Texte fourni:
►

La LPM apporte clairement des moyens pour reconstruire nos armées. C'est une grande avancée que nous devons absolument préserver, mais il est également de notre devoir de nous interroger sur l'adaptation de notre outil de défense. Face à l'excellence de nos troupes, permise notamment par la LPM, se pose la question de la masse, de la résilience de la nation et de l'adaptation de nos armées.

Michel Goya, si j'ai bien compris, a indiqué que 10 % de la dépense pouvaient être alloués dans les forces de réserve, que ce soit sous forme de matériel supplémentaire ou de matériel sous cocon. Pour autant, le budget de notre défense n'est pas extensible.

Je vais donc vous poser une question difficile. Considérant que nous travaillons à iso-budget, où pouvons-nous trouver ces 10 % de budget nécessaire ?

Par ailleurs, la puissance de nos armées n'est pas suffisante pour garantir notre liberté d'action. Il est inutile d'avoir une armée puissante si la nation n'est pas résiliente. C'est le sens de ma question d'actualité au gouvernement (QAG) d'hier sur la souveraineté sanitaire, car certaines puissances pourraient exploiter nos faiblesses comme des leviers de pression. Selon vous, quel est le rôle des armées dans la résilience de la nation ? Qui doit piloter notre défense nationale au sens large ?

M. André Chassaigne. Je voudrais d'abord m'excuser parce que c'est très incorrect, je vais devoir partir après mon intervention parce que j'ai un impératif.

Je voulais d'abord intervenir sur une observation.

M. Motte a, tout à l'heure, évoqué l'Antiquité grecque, ce qui était très intéressant. Aujourd'hui, en mer Égée, il se passe des événements dont on ne parle jamais. Il y a une forme de conflit hybride mené par la Turquie contre la Grèce, avec des conséquences qui peuvent être extrêmement graves, avec une déstabilisation en cours de la Grèce par la Turquie, non seulement par voie maritime, parce qu'il y a des intérêts économiques dans le sous-sol (du gaz naturel ou du pétrole) mais aussi une guerre conduite sous des formes extrêmement diverses, dans le silence de l'Union européenne, dans la mesure où la Turquie fait partie de l'OTAN. Je crois que c'est très grave.

◄

Consigne écrite 1:
Relevez toutes les personnes nommées dans le texte sur la défense.
Consigne écrite 2:
Recopiez fidèlement le texte sur la défense, depuis « Je voulais d'abord » jusqu'à « c'est très grave. ».
Les données qui suivent forment un document à part, distinct du texte sur la défense.

Données:
►

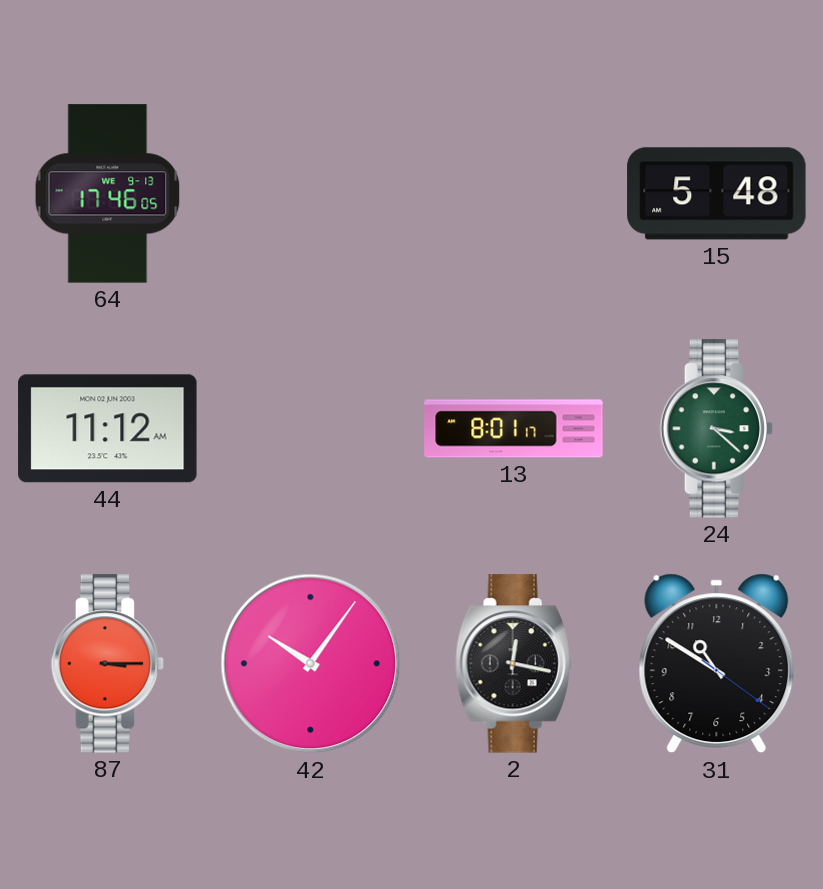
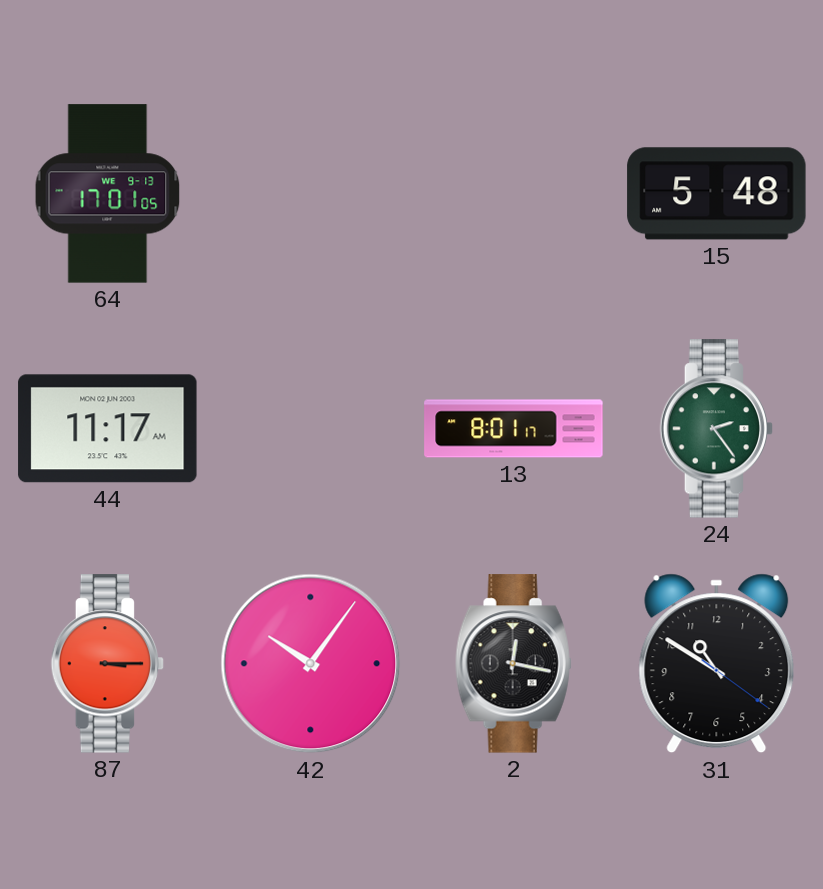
64: 17:46 -> 17:01
44: 11:12 -> 11:17
24: 3:22 -> 2:24
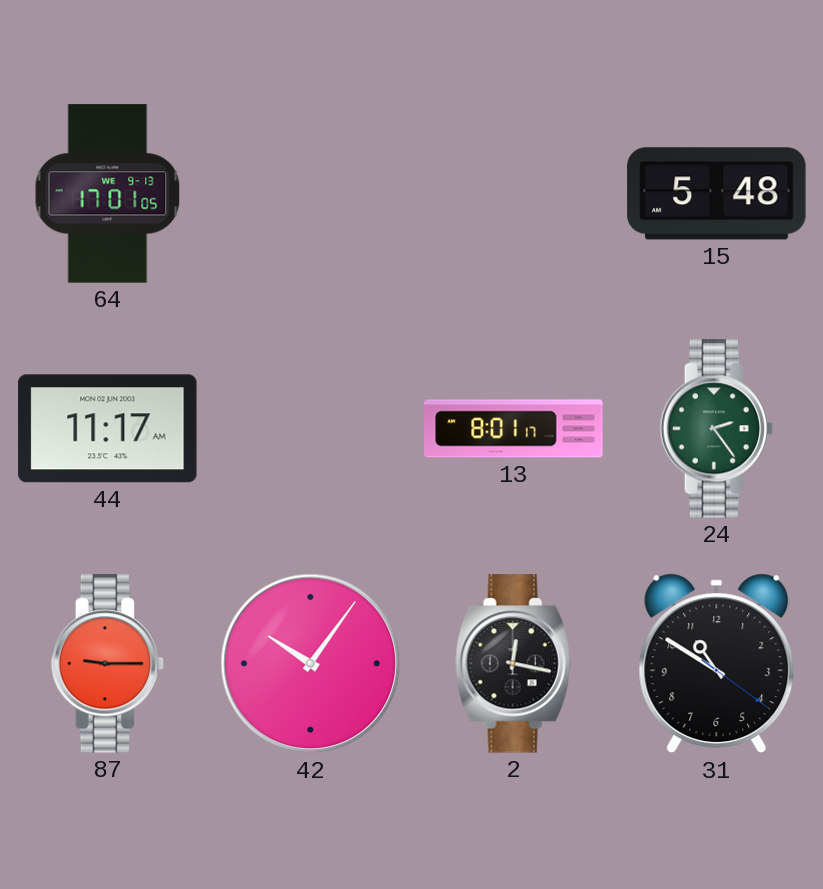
87: 3:15 -> 9:15
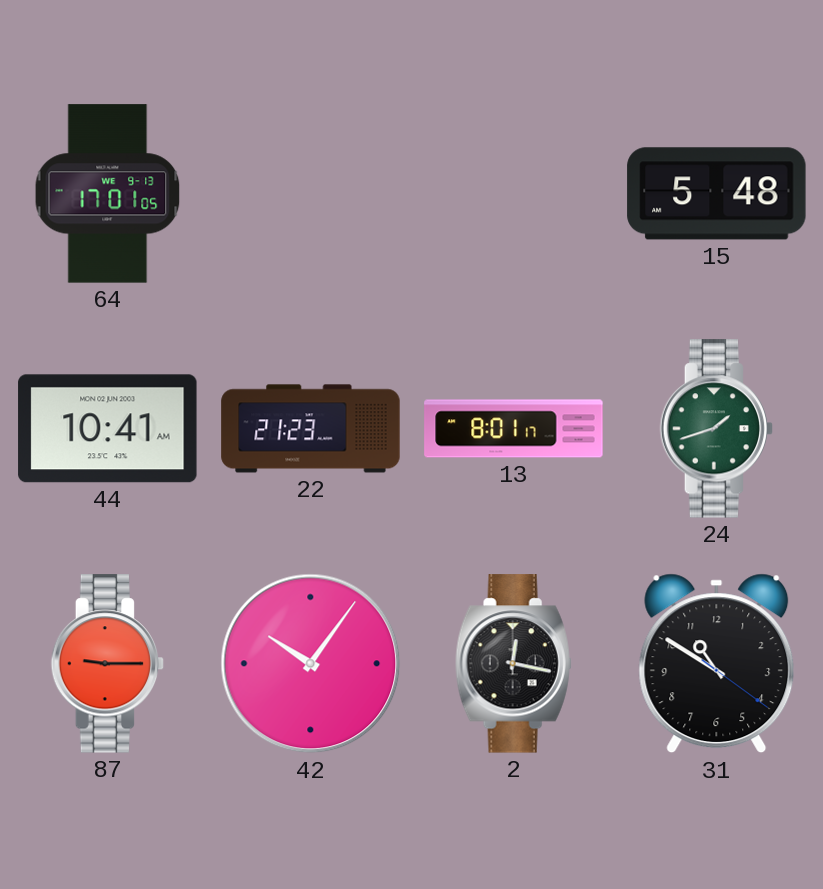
44: 11:17 -> 10:41
22: none -> 21:23
24: 2:24 -> 1:42
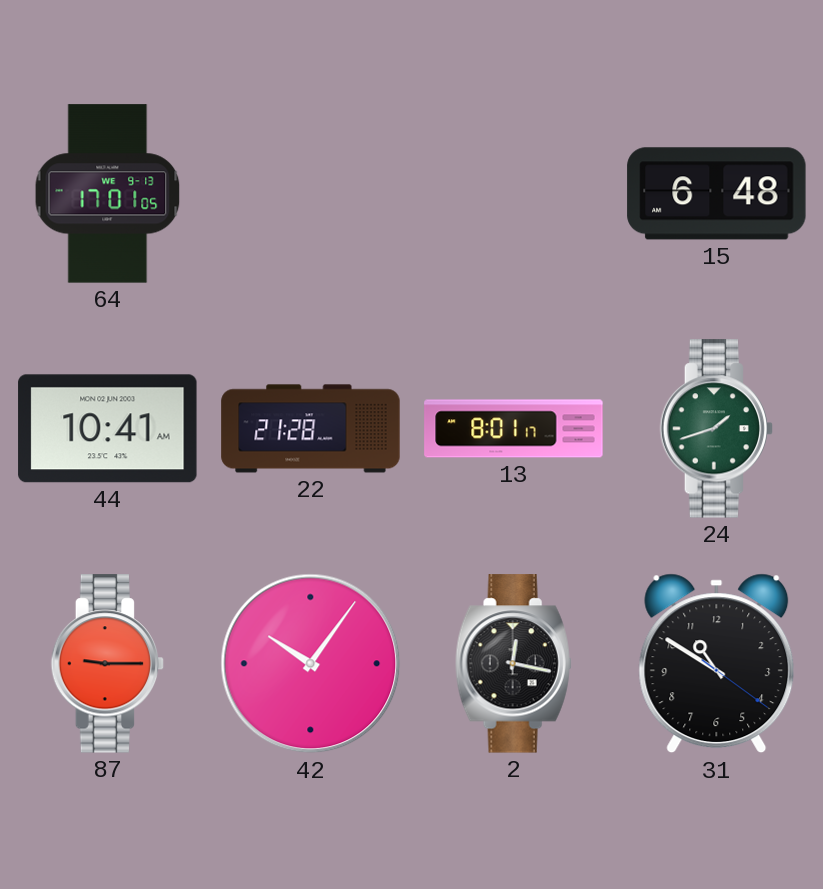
15: 5:48 -> 6:48
22: 21:23 -> 21:28
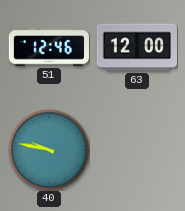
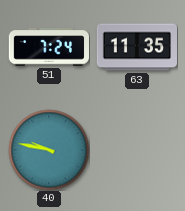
51: 12:46 -> 7:24
63: 12:00 -> 11:35
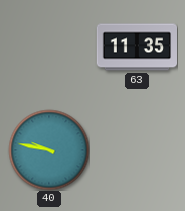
51: 7:24 -> none
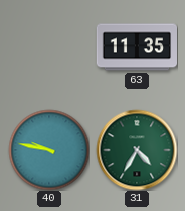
31: none -> 4:35
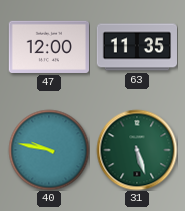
47: none -> 12:00
31: 4:35 -> 5:27
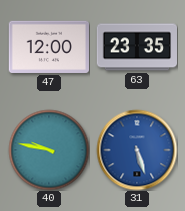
63: 11:35 -> 23:35
31 dial: green -> blue
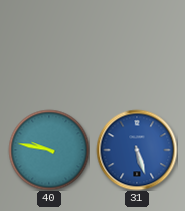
47: 12:00 -> none
63: 23:35 -> none
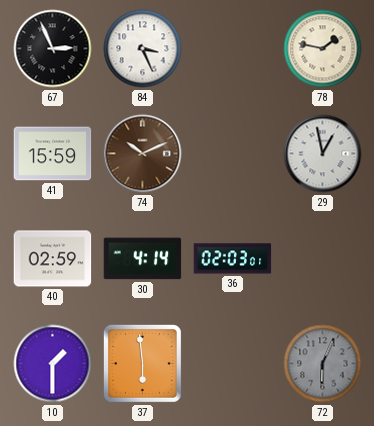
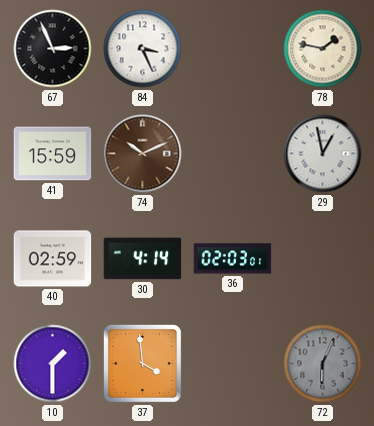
37: 5:59 -> 3:59
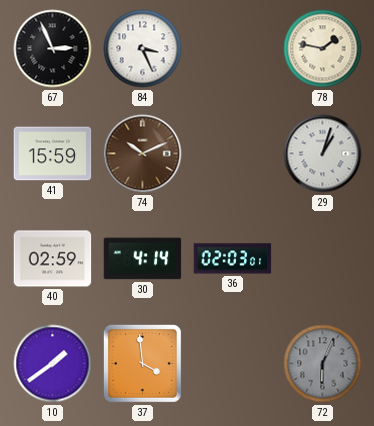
29: 12:58 -> 1:03
10: 1:30 -> 1:39
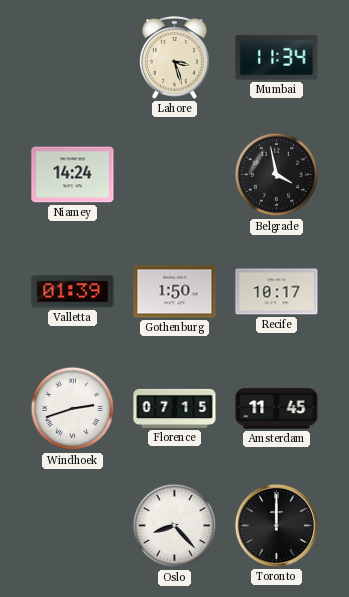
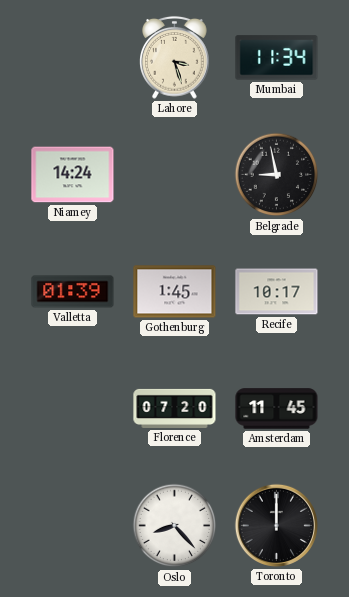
Belgrade: 3:58 -> 8:58
Gothenburg: 1:50 -> 1:45
Windhoek: 2:42 -> none
Florence: 07:15 -> 07:20
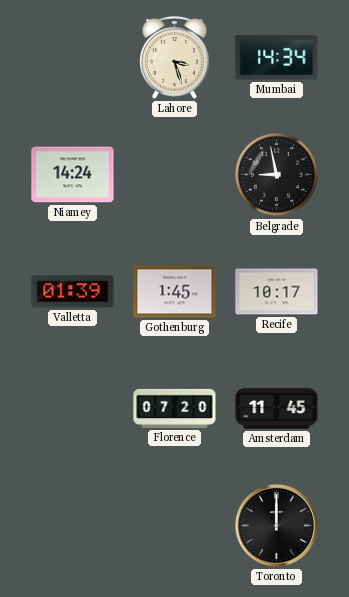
Mumbai: 11:34 -> 14:34
Oslo: 8:23 -> none
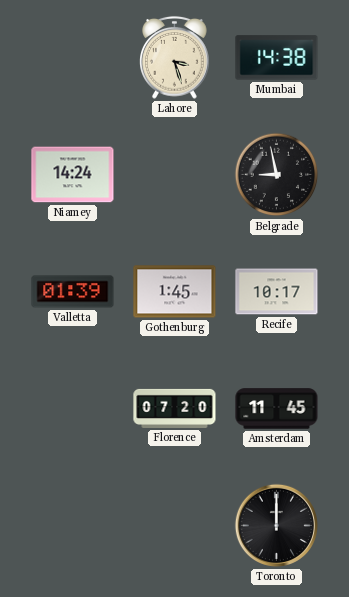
Mumbai: 14:34 -> 14:38
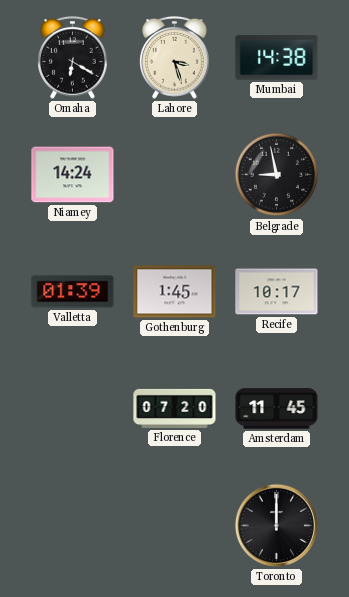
Omaha: none -> 6:20
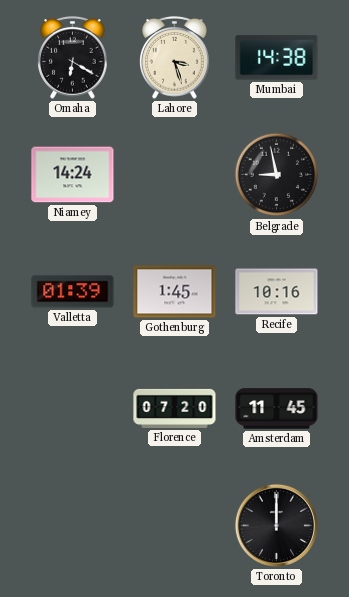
Recife: 10:17 -> 10:16
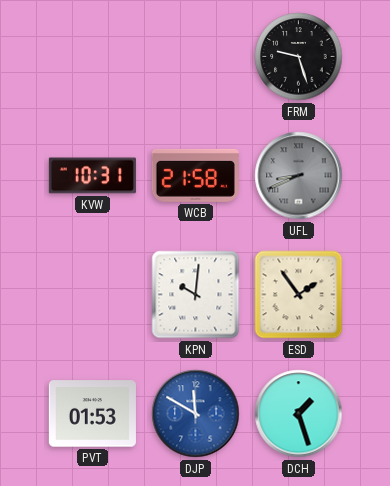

◄

Résultat obtenu 1:
Michel Goya, André Chassaigne, M. Motte

Résultat obtenu 2:
Je voulais d'abord intervenir sur une observation.

M. Motte a, tout à l'heure, évoqué l'Antiquité grecque, ce qui était très intéressant. Aujourd'hui, en mer Égée, il se passe des événements dont on ne parle jamais. Il y a une forme de conflit hybride mené par la Turquie contre la Grèce, avec des conséquences qui peuvent être extrêmement graves, avec une déstabilisation en cours de la Grèce par la Turquie, non seulement par voie maritime, parce qu'il y a des intérêts économiques dans le sous-sol (du gaz naturel ou du pétrole) mais aussi une guerre conduite sous des formes extrêmement diverses, dans le silence de l'Union européenne, dans la mesure où la Turquie fait partie de l'OTAN. Je crois que c'est très grave.